DESCRIPTION (provided by applicant): Tuberculosis (TB) kills more young and middle-aged adults worldwide than any other disease with the exception of AIDS. Furthermore, TB is the leading cause of morbidity and mortality among the population living with HIV/AIDS. While TB is generally perceived as a disease afflicting the poorest countries, the rapid increase in cases of multidrug-resistant tuberculosis (MDR-TB) and its spread to industrialized nations makes the disease a global threat. As primary drugs are rendered ineffective, second-line agents that are more expensive, usually less effective and often more toxic must be used. Hence, the need for new anti-TB drugs has never been greater, yet it has been over 30 years since the introduction of the last novel antitubercular agent. Advances to improve potency, decrease toxicity, and shorten the duration of therapy would have an enormous impact on world health and healthcare costs. This application describes an approach to access, utilize and manipulate peptide biosynthesis genes that direct precursor construction and post-assembly tailoring to create novel antitubercular peptides. The targets are analogs of viomycin, a peptide antibiotic produced by Streptomyces vinaceus and a second-line antitubercular agent that is often effective against MDR-TB. Viomycin possesses rare and unique amino acids that are crucial for biological activity but are not available for chemical synthesis. The proposal describes studies on the biochemical transformations leading to these novel amino acids, including reactions proposed to occur on peptidyl carrier (PCP) protein-bound species. Experiments are proposed to generate new peptides through targeted gene disruption and directed biosynthesis with precursor analogs added exogenously or formed in situ. Novel compounds will also be formed by controlling enzymes that decorate and fully activate the core peptide. Successfully harnessing the genes and deciphering the biochemical mechanisms involved in viomycin precursor assembly and tailoring will yield valuable information that will be translated into novel molecular tools for generating new antitubercular agents. The knowledge and methods that arise from these studies will be directly applicable to expanding the chemical diversity in other families of bioactive peptides.
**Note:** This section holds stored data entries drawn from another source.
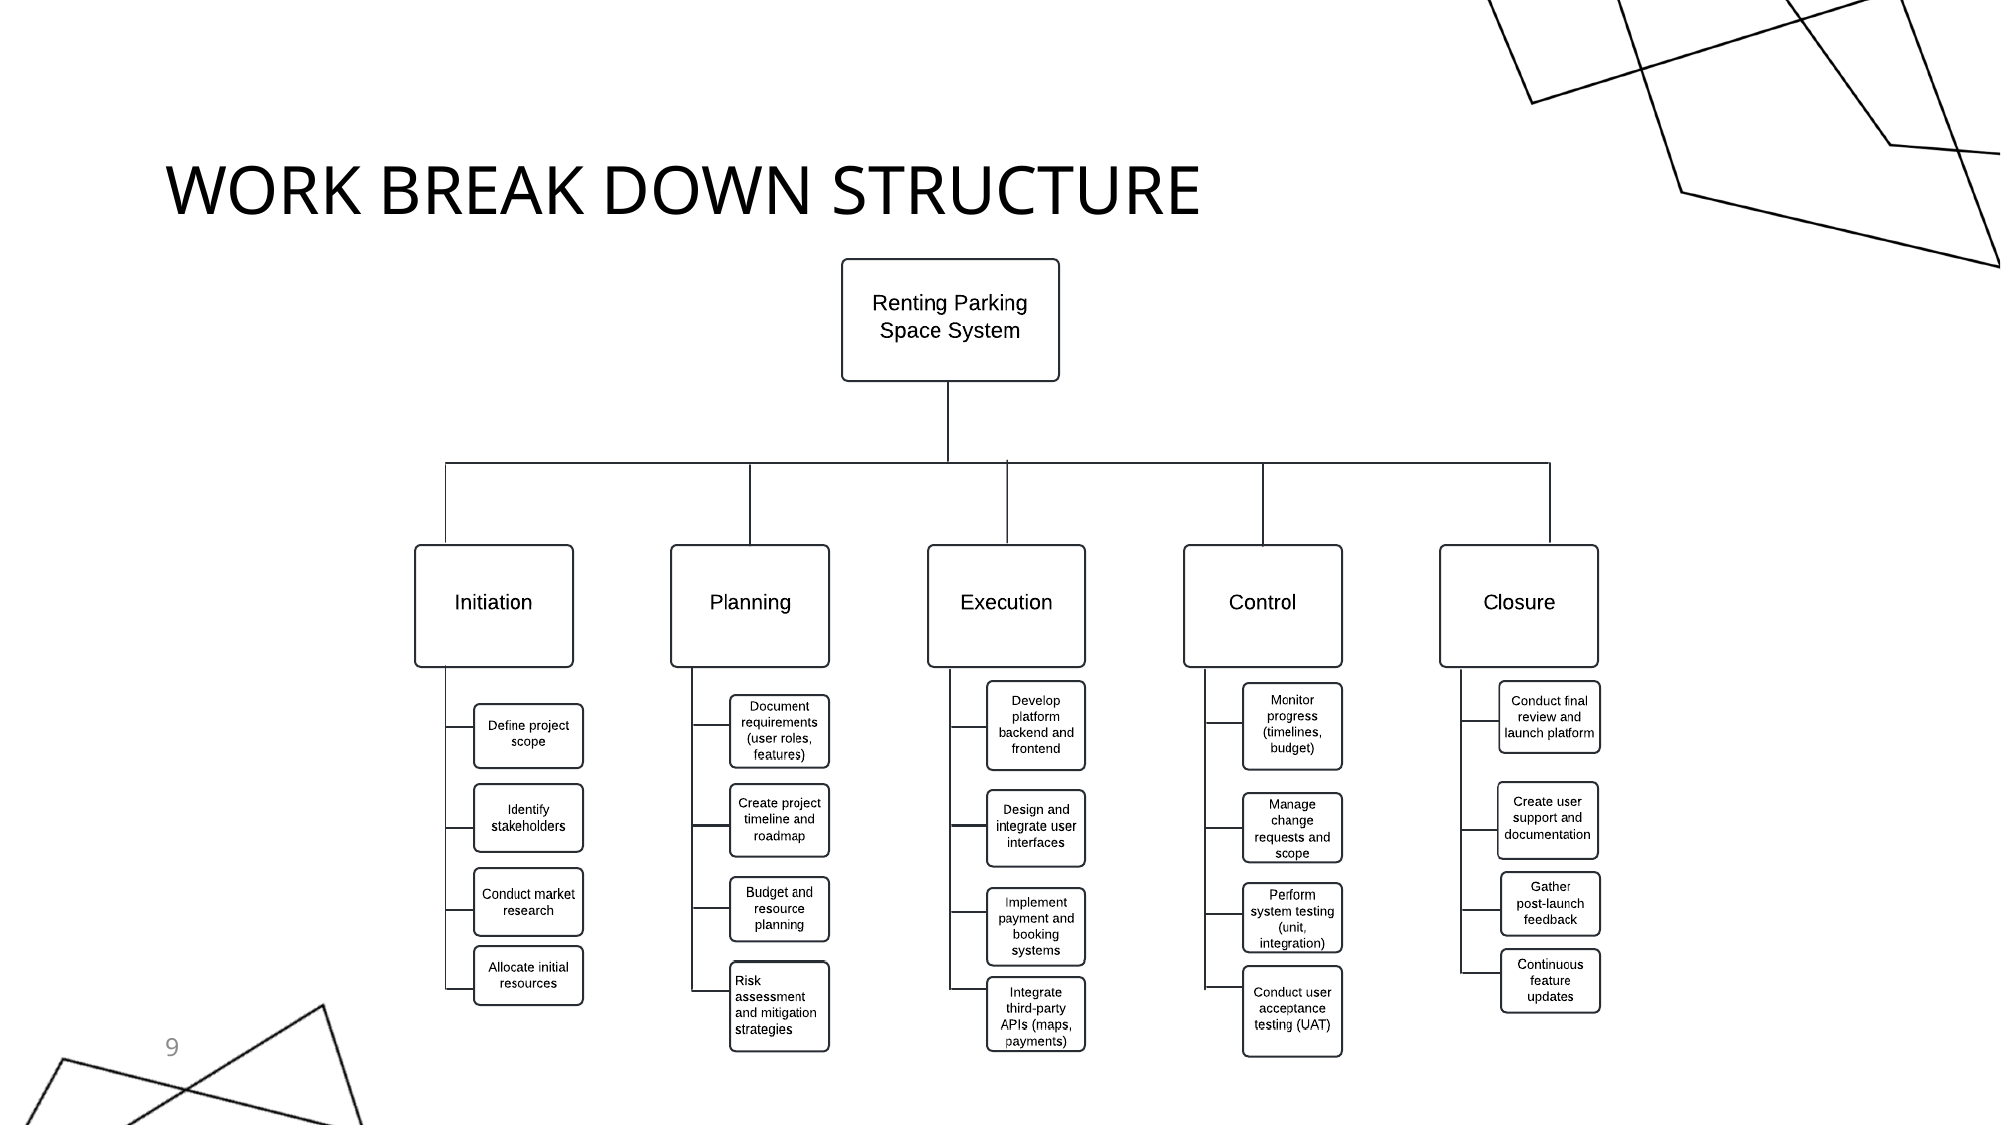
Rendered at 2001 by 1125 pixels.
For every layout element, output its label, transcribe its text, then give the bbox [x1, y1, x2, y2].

picture [0, 219, 1639, 1125]
slide_number 9 [150, 1024, 254, 1074]
title Work break down structure [150, 59, 1863, 326]
picture [1412, 0, 2001, 277]
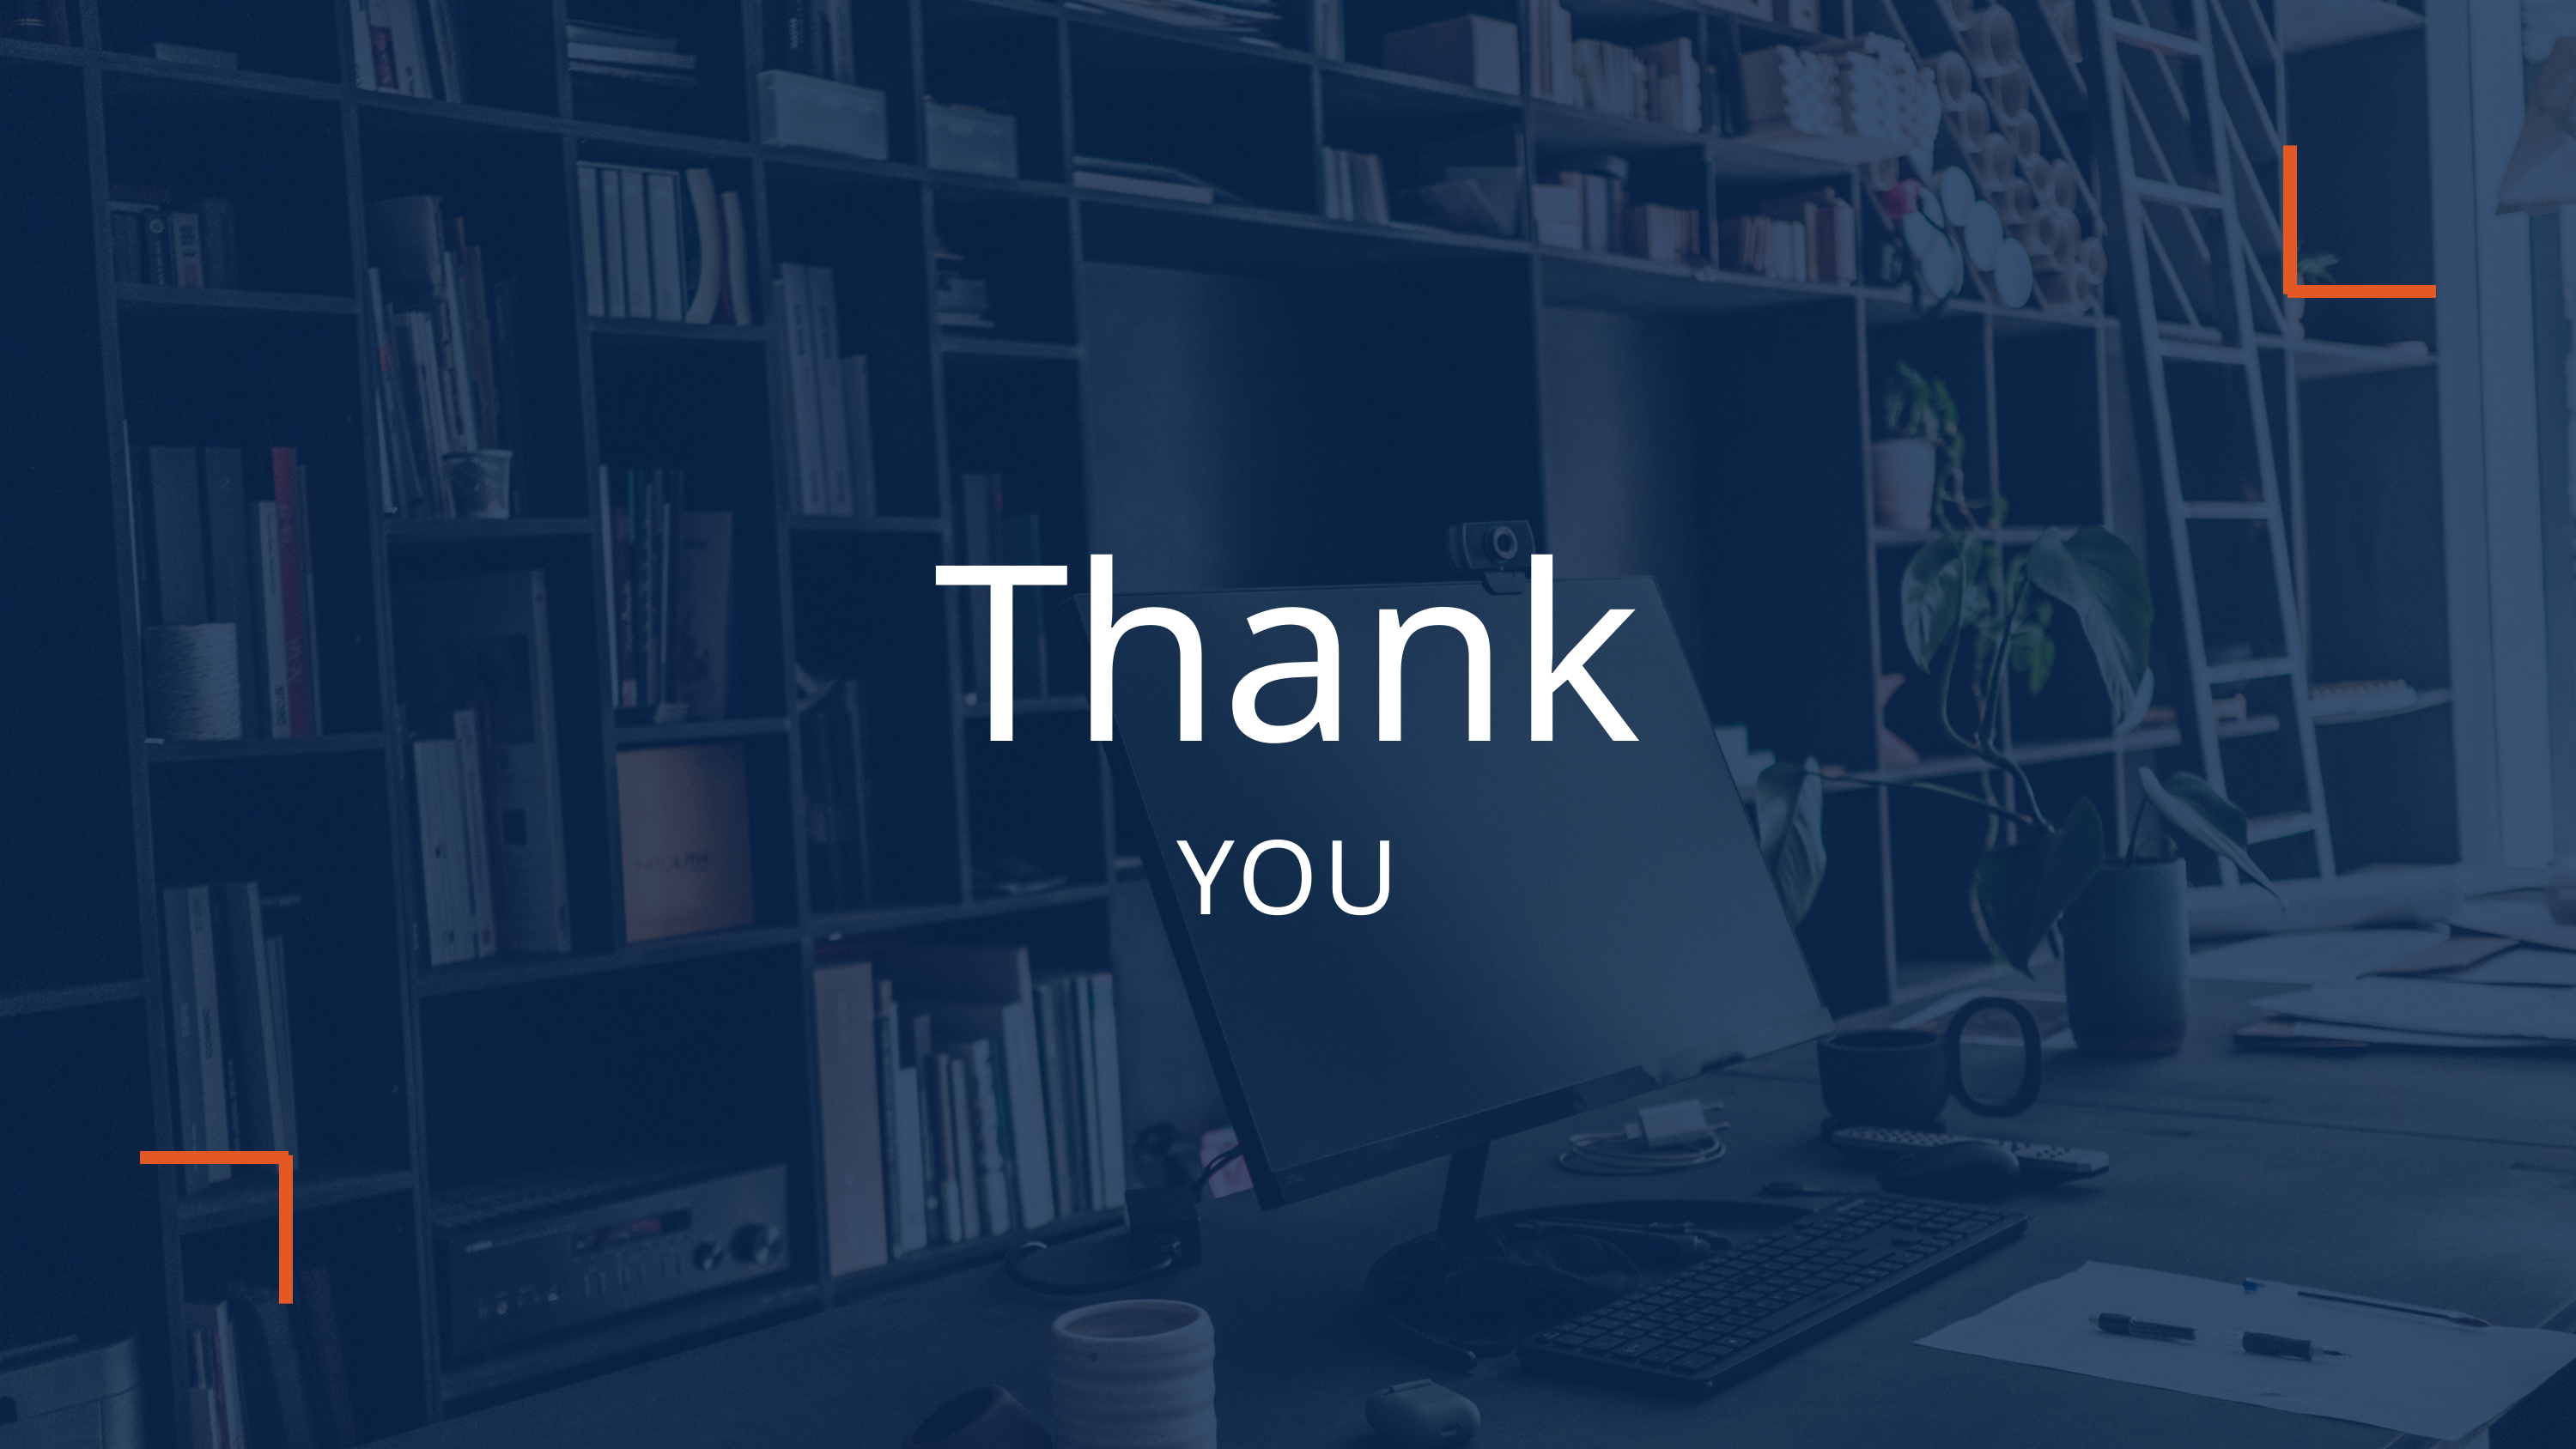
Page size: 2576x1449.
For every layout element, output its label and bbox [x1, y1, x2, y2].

text_box [2279, 145, 2432, 297]
text_box [144, 1152, 296, 1304]
text_box [0, 0, 2576, 1449]
text_box [500, 516, 2075, 933]
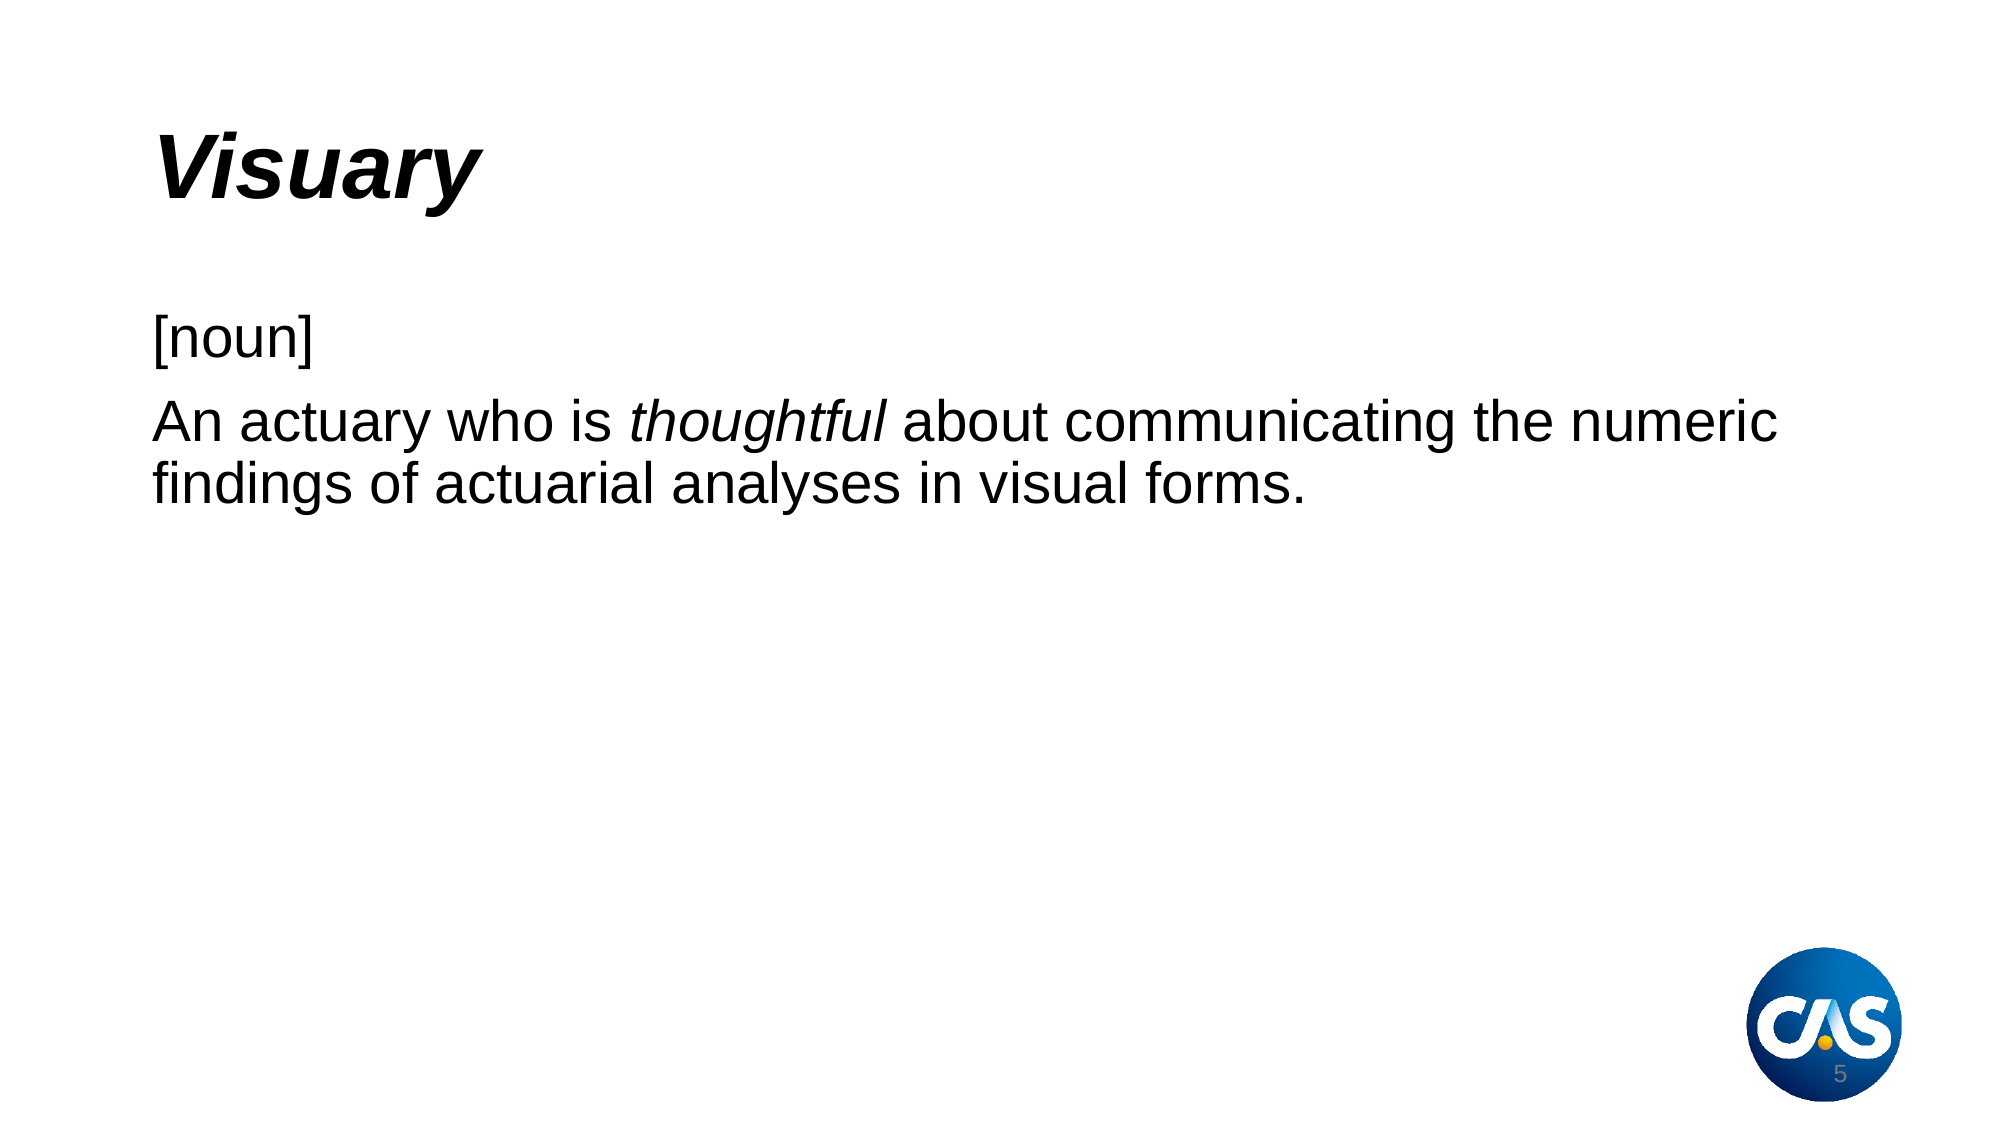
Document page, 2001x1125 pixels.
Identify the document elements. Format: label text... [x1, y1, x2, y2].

list [noun] An actuary who is thoughtful about communicating the numeric findings of actuarial analyses in visual forms. [137, 299, 1863, 1014]
picture [1742, 943, 1906, 1106]
slide_number 5 [1412, 1042, 1863, 1103]
title Visuary [137, 59, 1863, 278]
描述（由申请人提供）：全世界死于结核病（TB）的青壮年人数比除艾滋病之外的任何其他疾病都要多。此外，结核病是艾滋病毒/艾滋病感染者发病和死亡的主要原因。虽然结核病通常被认为是一种困扰最贫穷国家的疾病，但耐多药结核病 (MDR-TB) 病例的迅速增加及其向工业化国家的传播使该疾病成为全球威胁。由于主要药物变得无效，必须使用更昂贵、通常效果较差且毒性更大的二线药物。因此，对新型抗结核药物的需求从未如此之大，但距离上一种新型抗结核药物的推出已经过去了 30 多年。提高效力、降低毒性和缩短治疗持续时间的进步将对世界健康和医疗保健成本产生巨大影响。该申请描述了一种获取、利用和操纵肽生物合成基因的方法，该基因指导前体构建和组装后剪裁以创建新型抗结核肽。目标是紫霉素的类似物，紫霉素是一种由酒红色链霉菌产生的肽抗生素，也是一种二线抗结核药物，通常对耐多药结核病有效。紫霉素拥有稀有且独特的氨基酸，这些氨基酸对于生物活性至关重要，但无法用于化学合成。该提案描述了对产生这些新型氨基酸的生化转化的研究，包括提议在肽基载体（PCP）蛋白质结合物种上发生的反应。建议进行实验，通过靶向基因破坏和外源添加或原位形成的前体类似物进行定向生物合成来产生新的肽。通过控制装饰和完全激活核心肽的酶也将形成新的化合物。成功利用基因并破译涉及紫霉素前体组装和剪裁的生化机制将产生有价值的信息，这些信息将转化为用于产生新抗结核药物的新型分子工具。这些研究产生的知识和方法将直接适用于扩大其他生物活性肽家族的化学多样性。